MANAGEMENT: Until further information is available, use of a statin in combination with ezetimibe should be approached with caution. Some authorities consider concomitant use to be contraindicated in patients with active liver disease or unexplained persistent elevations in serum transaminases. Patients should be advised to promptly report to their physician any unexplained muscle pain, tenderness, or weakness, particularly if accompanied by malaise or fever. The drugs should be discontinued if creatine kinase is markedly elevated in the absence of strenuous exercise or if myopathy is otherwise suspected or diagnosed. In addition, liver function tests should be performed at initiation of therapy and according to the recommendations of the HMG-CoA reductase inhibitor.

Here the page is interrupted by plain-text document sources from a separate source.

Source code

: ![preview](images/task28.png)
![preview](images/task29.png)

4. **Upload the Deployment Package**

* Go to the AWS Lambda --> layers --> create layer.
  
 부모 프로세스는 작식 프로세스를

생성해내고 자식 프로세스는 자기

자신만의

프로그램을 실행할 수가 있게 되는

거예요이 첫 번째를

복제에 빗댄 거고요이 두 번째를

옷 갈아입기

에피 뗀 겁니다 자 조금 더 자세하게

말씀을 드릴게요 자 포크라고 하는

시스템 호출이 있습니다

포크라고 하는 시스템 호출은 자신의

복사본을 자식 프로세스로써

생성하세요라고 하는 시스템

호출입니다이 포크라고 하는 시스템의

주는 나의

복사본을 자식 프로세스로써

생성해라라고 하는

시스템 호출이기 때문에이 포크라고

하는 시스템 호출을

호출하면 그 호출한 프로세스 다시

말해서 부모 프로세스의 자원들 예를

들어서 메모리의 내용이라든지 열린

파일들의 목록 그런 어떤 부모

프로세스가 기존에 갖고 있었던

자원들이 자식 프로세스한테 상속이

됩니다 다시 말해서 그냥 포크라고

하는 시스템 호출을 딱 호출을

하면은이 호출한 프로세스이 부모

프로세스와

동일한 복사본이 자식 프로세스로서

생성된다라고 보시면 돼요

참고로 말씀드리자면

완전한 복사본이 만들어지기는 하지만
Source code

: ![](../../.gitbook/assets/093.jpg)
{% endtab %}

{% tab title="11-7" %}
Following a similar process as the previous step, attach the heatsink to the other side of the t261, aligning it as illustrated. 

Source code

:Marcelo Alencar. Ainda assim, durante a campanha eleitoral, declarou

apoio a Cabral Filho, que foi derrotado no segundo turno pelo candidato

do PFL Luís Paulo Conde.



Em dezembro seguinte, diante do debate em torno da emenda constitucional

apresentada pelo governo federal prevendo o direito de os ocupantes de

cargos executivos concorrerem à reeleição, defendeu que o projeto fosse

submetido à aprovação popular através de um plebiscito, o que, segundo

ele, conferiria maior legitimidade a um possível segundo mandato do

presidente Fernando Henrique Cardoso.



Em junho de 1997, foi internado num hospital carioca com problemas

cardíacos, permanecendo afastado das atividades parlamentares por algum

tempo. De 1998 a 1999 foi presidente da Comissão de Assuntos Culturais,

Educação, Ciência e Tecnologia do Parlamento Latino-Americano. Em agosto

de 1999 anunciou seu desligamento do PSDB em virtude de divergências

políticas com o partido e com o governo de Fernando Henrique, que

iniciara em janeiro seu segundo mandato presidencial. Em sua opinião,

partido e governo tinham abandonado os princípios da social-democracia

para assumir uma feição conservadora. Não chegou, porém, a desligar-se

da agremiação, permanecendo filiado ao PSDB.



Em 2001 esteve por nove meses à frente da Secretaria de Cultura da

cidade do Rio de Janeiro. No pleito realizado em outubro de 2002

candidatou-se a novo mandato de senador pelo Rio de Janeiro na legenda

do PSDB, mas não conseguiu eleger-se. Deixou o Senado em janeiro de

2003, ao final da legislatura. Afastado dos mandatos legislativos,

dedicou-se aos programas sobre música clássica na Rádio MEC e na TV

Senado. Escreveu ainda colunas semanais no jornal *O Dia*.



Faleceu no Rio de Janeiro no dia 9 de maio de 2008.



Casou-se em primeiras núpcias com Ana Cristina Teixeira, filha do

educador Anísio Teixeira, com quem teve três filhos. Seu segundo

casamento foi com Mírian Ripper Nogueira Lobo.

MONITOR: Coadministration with inhibitors of the organic anion transporting polypeptides (OATP) 1B1 and/or 1B3 may increase the plasma concentrations and effects of ezetimibe, which is a substrate of these hepatic uptake transporters. When a single dose of ezetimibe was taken with steady state bempedoic acid, a weak inhibitor of OATP1B1 and 1B3, the systemic exposure (AUC) and maximum plasma concentration (Cmax) of total ezetimibe (ezetimibe and its glucuronide form) increased by 1.6- and 1.8-fold, respectively. These increases were not considered clinically significant. When coadministered in patients on cyclosporine, a stronger OATP1B1 and 1B3 inhibitor, the AUC and Cmax of total ezetimibe increased by approximately 3.4- and 3.9-fold, respectively, compared to the exposure observed in a historical healthy control population. In another study, a renal transplant patient with severe renal dysfunction who was receiving multiple medications, including cyclosporine, demonstrated a 12-fold greater exposure to total ezetimibe compared to healthy subjects. The exact mechanism of the interaction with cyclosporine is unknown, but its ability to inhibit OATP1B1 and 1B3 may play a role. Data are not available for all inhibitors of OATP1B1 and/or 1B3 with ezetimibe.

MANAGEMENT: Caution and additional monitoring may be advisable if ezetimibe is used concurrently with OATP1B1 and/or 1B3 inhibitors. Additional monitoring of liver enzymes and creatine kinase (CK) may be necessary. Patients should also be advised to promptly report unexplained muscle pain, tenderness, or weakness to their healthcare provider.